INTRODUCTION
Person re-identification (Re-id) aims to identify a person within camera networks, with non-overlapping viewpoints and in different moments. Also, the Re-id is categorized as single-shot (only a person image per camera is used) or multiple-shot (if multiple person image per camera are used). In real world, there is a great variety of smart video surveillance centers using Re-id algorithms to increase security in train stations, markets, public places, etc. However, in these places or scenes there are different conditions that affect the performance of the computer vision algorithms. General speaking, the Re-id is a challenge task. The problems are usually illumination changes (see Figure 1), pose, occlusion and low resolution (Kansal et al, 2019).

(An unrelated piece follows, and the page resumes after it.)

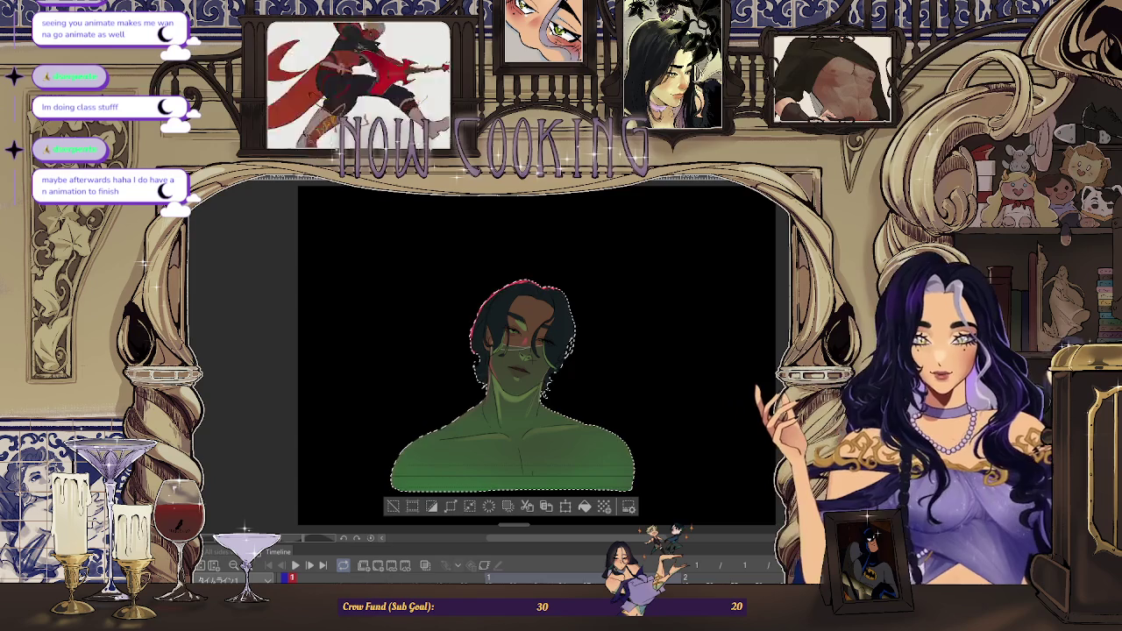
Sample the red rim-light colour and extend the red stroke down the hair edge
scroll(661, 397, "up", 3)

To face these issues aforementioned, in recent years the research has been focused in three aspects. First, to look for hand-crafted features that are robust to the illumination or pose changes (Liao et al, 2015). Second, to learn a metric (no euclidean) such as Mahalanobis distance where the difference inter-class increase and decrease the relation intra-class (Jia et al, 2017). Third, the features are automatically learned using deep learning based on convolutional neural networks (Wang et al, 2017).
Nowadays, in the Re-id algorithms have been applied different saliency detection methods. Saliency detection task aims to detect relevant information and reject the redundant information (Álvarez et al, 2018). Zhao (Zhao et al, 2013) use two independent methods to obtain salient region on person image based on KNN (K-Nearest Neighbor) and SVM (Support Vector Machine) of one class. Here, it is used different soft-features, as color histogram and SIFT (Scale Invariant Features Transformation). Niki (Niki et al, 2014) proposed to learn a distance function from a sub-set of multiple metric learning for features. A salient map is obtained based on graph theory and a color histogram is weighted. Huo (Huo et al, 2015), proposed a weight for the saliency direction trained with a SVM. Li (Li et al, 2018) extract optimal regions with high similarity from person image. After, the salient maps is built into these regions.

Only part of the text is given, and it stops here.